Por exemplo, se você enviar para profissionais de negócios na costa leste e sua empresa estiver sediada na costa oeste, você deve estar ciente da diferença de fuso horário; é aqui que entra a segmentação geográfica. Vamos supor que os profissionais de negócios em seu público estejam mais dispostos a abrir e-mails no início da manhã. Você deve ajustar seus horários de envio para acomodar essas diferenças de segmentação geográfica.
Teste, teste e teste seus e-mails para entender melhor sua programação de envio para seus diferentes públicos-alvo.
4. Gerencie sua lista
O último, e talvez um dos pontos mais importantes, é ter ótimas listas. Pontos-chave a considerar aqui:
- Comprar dados adquiridos não é uma prática recomendada do setor e pode levar a muitos problemas de capacidade de entrega. Provedores de higiene de dados, como o Webbula, podem eliminar endereços de e-mail que podem causar problemas.
- Segmente sua lista por engajados e não engajados. Envie com mais frequência para os noivos; envie e-mails de reengajamento para seus destinatários não engajados.
- Endereços não engajados devem ser removidos de suas listas após um período de tempo predeterminado. Os prazos de referência podem depender do setor em que você atua; recomendamos seis meses ou um período de tempo alinhado com o seu ciclo de vendas, dependendo se a sua organização for fortemente orientada para vendas.

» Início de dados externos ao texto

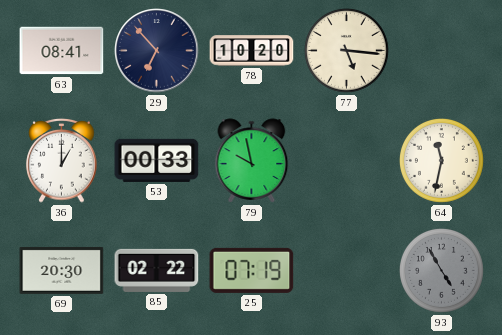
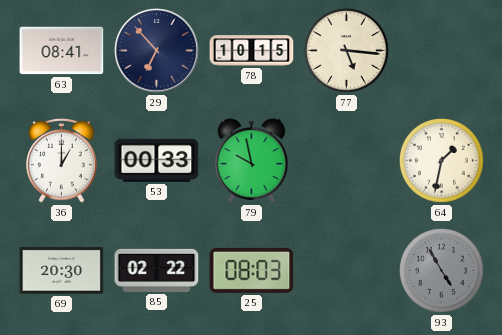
78: 10:20 -> 10:15
64: 11:32 -> 1:32
25: 07:19 -> 08:03
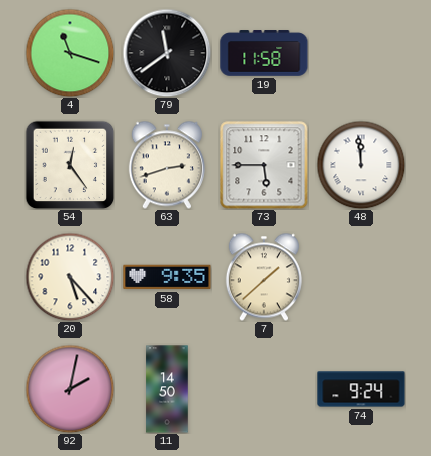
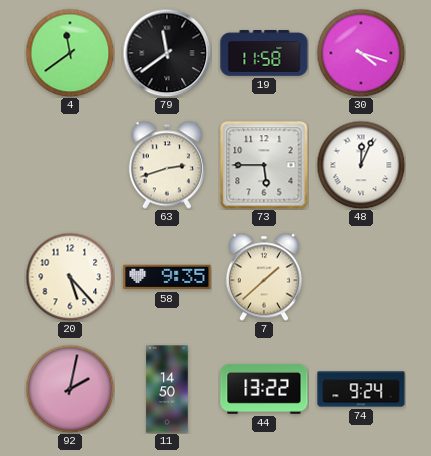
4: 11:18 -> 11:39
30: none -> 4:18
54: 12:24 -> none
48: 11:59 -> 12:04
44: none -> 13:22
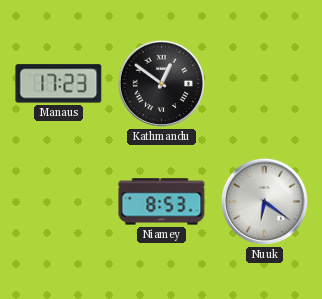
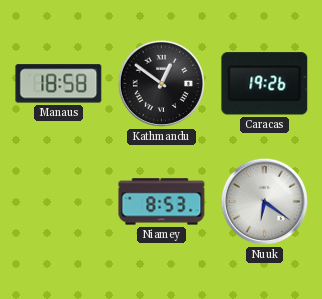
Manaus: 17:23 -> 18:58
Caracas: none -> 19:26
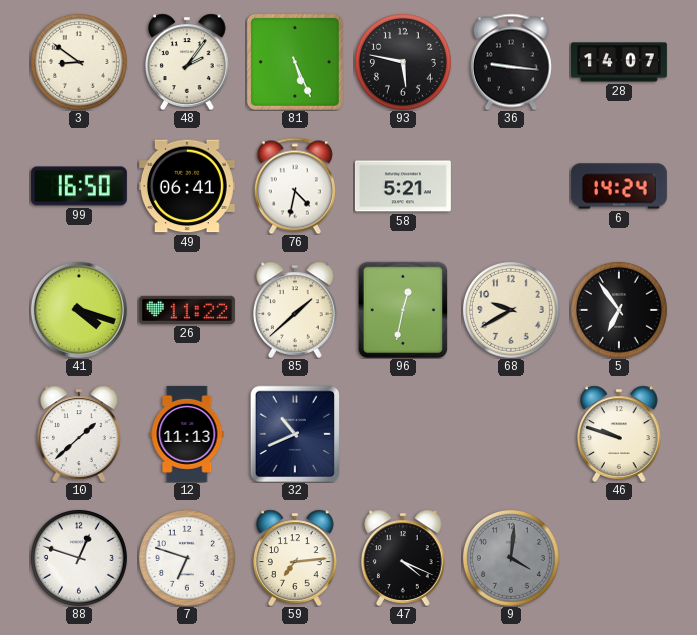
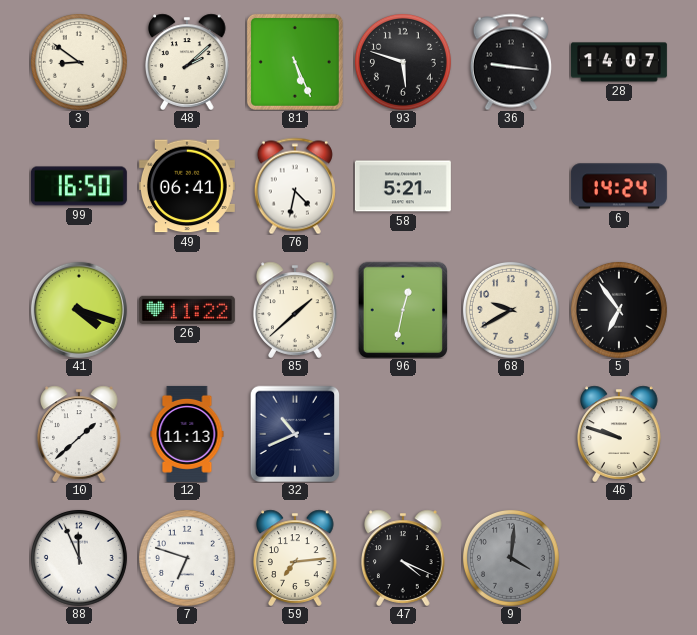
48: 2:06 -> 2:08
93: 5:47 -> 5:48
88: 12:48 -> 11:56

E isso não faz parte de sua lista, mas afeta como sua lista responde: seu endereço “De” deve permitir que seu público identifique claramente quem você é, rapidamente.
Conclusão
Se você encontrar dificuldades em suas taxas de abertura, siga estas dicas. Sempre faça sua pesquisa e experimente suas soluções hipotéticas em torno dessas dicas.
E lembre-se:
Alguns destinatários simplesmente não respondem ou não se interessam pelo conteúdo de suas campanhas de e-mail. Se eles não estão interessados, talvez a culpa seja sua; você pode estar enviando um e-mail que não os interessa. Segmente suas listas para poder enviar informações direcionadas com maior probabilidade de interessar ao destinatário. Se eles continuarem a não responder, talvez seja hora de remover esses destinatários não engajados de suas listas.
Por último, mas nunca menos importante: lembre-se sempre de testar e experimentar antes de comprometer todos os seus recursos em uma campanha. Baixe o eBook gratuito da Act-On – The ABCs of A/B Testing e deixe o teste A/B se tornar seu melhor aliado.